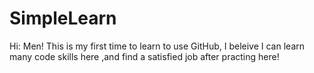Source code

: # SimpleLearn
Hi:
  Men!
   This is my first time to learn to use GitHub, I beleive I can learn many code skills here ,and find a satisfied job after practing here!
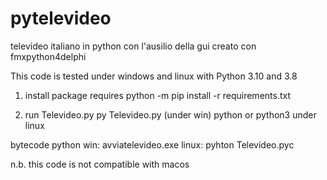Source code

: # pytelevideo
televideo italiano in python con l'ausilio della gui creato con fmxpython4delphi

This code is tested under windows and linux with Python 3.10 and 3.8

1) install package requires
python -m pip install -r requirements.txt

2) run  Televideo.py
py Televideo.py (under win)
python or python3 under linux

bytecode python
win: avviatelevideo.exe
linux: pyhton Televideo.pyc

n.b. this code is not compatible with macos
------------------------------
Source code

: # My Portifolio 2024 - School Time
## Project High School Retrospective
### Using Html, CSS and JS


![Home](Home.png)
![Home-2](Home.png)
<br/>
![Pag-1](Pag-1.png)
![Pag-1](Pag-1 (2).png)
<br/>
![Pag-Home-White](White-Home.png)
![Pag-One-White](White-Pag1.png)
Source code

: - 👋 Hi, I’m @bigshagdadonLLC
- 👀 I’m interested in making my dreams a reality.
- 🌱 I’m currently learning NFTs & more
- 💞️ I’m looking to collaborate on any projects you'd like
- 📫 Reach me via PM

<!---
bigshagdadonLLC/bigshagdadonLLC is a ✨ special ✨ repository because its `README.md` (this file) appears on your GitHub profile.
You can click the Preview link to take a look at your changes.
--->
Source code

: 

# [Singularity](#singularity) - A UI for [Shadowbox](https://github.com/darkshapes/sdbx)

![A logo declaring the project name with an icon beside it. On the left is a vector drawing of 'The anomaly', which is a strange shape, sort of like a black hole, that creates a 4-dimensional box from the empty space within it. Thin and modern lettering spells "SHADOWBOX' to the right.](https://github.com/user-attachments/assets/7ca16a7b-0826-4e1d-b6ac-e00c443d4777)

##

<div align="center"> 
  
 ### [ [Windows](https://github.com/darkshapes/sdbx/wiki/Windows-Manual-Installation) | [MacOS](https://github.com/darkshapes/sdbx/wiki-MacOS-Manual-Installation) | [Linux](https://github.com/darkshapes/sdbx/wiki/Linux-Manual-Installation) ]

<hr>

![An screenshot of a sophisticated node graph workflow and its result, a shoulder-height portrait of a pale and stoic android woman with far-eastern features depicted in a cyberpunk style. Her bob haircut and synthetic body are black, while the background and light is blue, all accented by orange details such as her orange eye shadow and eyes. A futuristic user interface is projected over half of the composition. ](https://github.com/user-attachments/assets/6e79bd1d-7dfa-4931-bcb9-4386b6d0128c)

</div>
------------------------------
Aim of the task: Could you set down, exactly as written, the lines above between the one holding "bytecode python" and the one holding "n.b. this code is not compatible with macos", inclusive, and nothing more?

Expected answer:
bytecode python
win: avviatelevideo.exe
linux: pyhton Televideo.pyc

n.b. this code is not compatible with macos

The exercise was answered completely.